Deep water, shallow understanding: managing the risk from sea level rise

Prof Michael Oppenheimer, Princeton University
Event date
Event time
16:00 - 17:00
Mathematical Institute
Woodstock Road
Venue details

Corner of Catte and Holywell Streets

Event type
Lectures and seminars
Event cost
Disabled access?
Booking required

This is a joint event between the Oxford Martin School and the Oxford Climate Research Network

Managing the risk to coastal populations, infrastructure, and ecosystems resulting from sea level rise presents unique and daunting challenges. Sea level rise lags behind global warming due to inertia in the ocean-ice system; likewise, the response of sea level to stabilisation of the climate will lag behind the temperature response, making emissions reduction policy relatively ineffective through midcentury in reducing the rate of rise. Consequently, anticipatory adaptive responses are the key to lowering risk in the near term. On a century scale or longer, emissions mitigation can substantially reduce risk but century-scale projections of sea level rise are deeply uncertain due to a lack of knowledge and expert disagreement about the future contribution of the Antarctic ice sheet. On the latter timescale, effective responses would include a mixture of hard protection such as surge barriers and sea walls, flexible measures such as enhancement of natural defences and buildings that can withstand episodic flooding, and permanent, managed withdrawal of populations from many areas.

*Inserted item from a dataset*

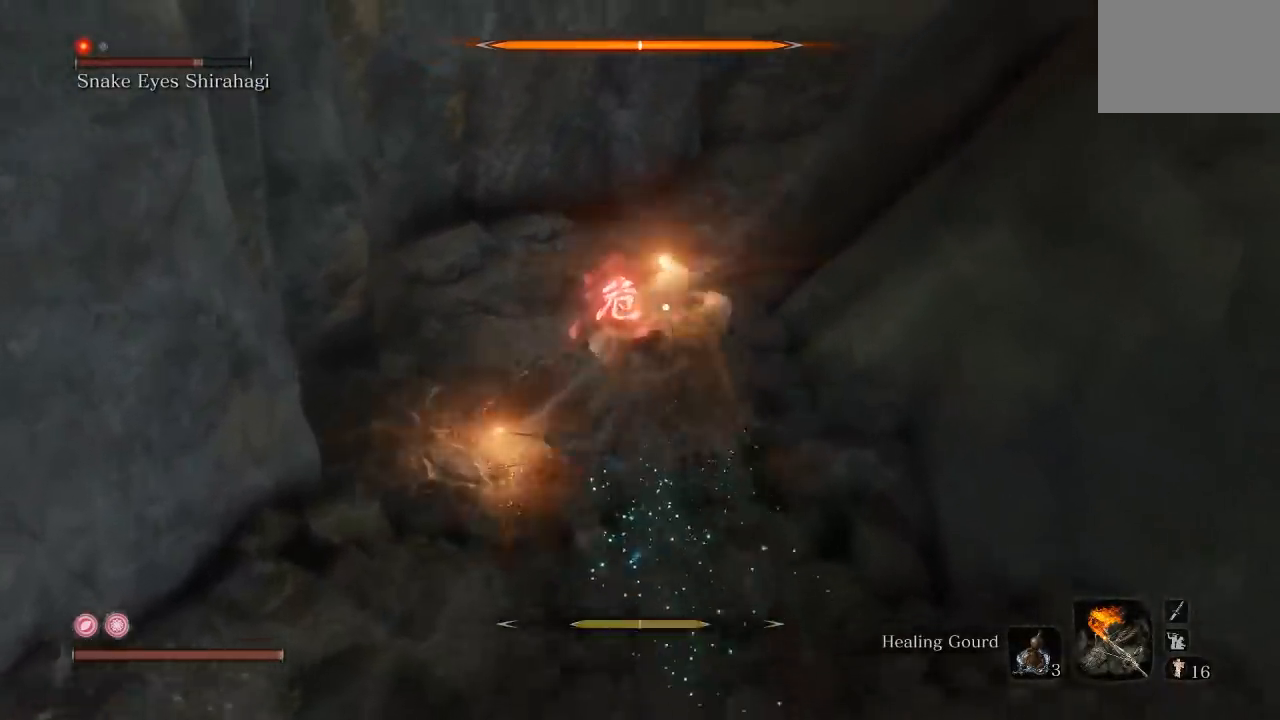
{"buttons": [], "left_stick": "down", "right_stick": "center", "button_events": [[17, "R1", "down"], [117, "R1", "up"]]}
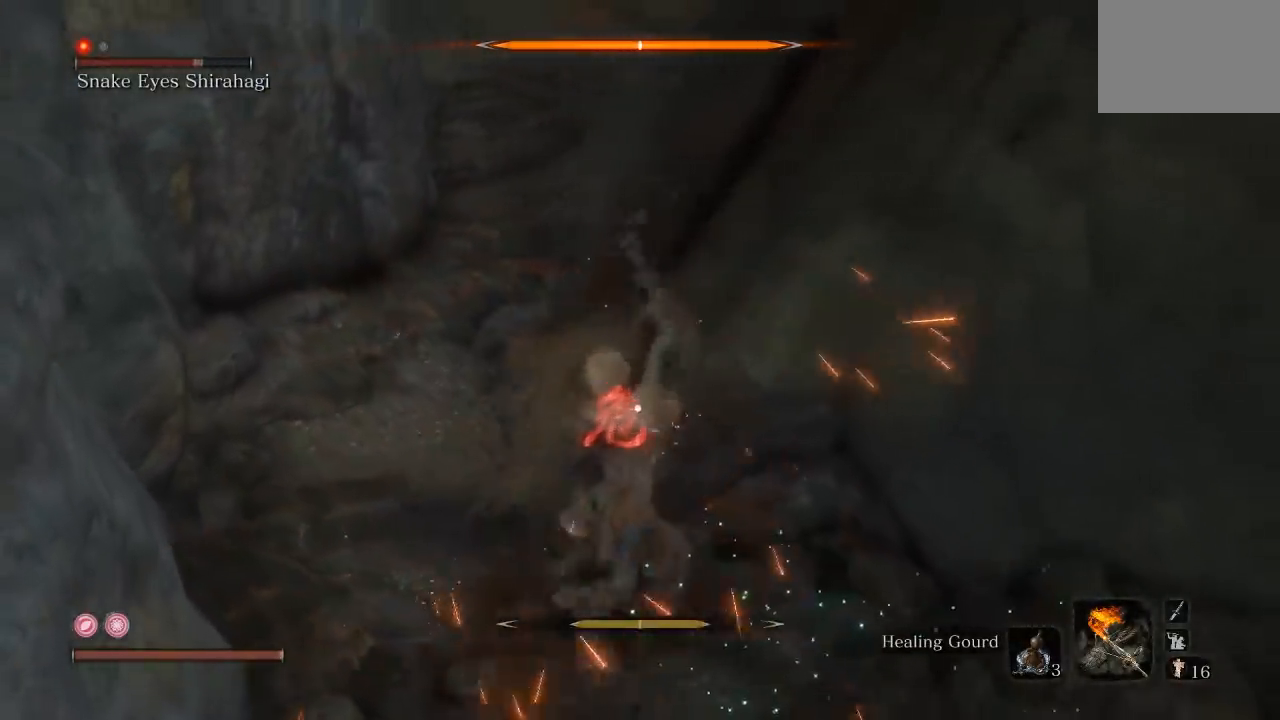
{"buttons": [], "left_stick": "down", "right_stick": "center", "button_events": [[67, "A", "down"], [150, "A", "up"]]}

However, inertia in the policy system arising from perverse incentives, short-term perspectives, and behavioural biases, exacerbated by scientific uncertainty, virtually guarantee a response to this threat which will be far below the optimum. In many countries, including wealthy ones, a large gap between adaptation capacity and implementation is already apparent, putting lives and property continually under threat from temporary flooding and eventually, permanent inundation. Professor Michael Oppenheimer's, Albert G. Milbank Professor of Geosciences and International Affairs at Princeton University, talk will elucidate the increase in coastal hazard accompanying sea level rise to date, the rapid increase in the threat projected for the future, and means to overcome, at least partially, the dual problem of physical and policy inertia.

This talk will be followed by a drinks reception, all welcome.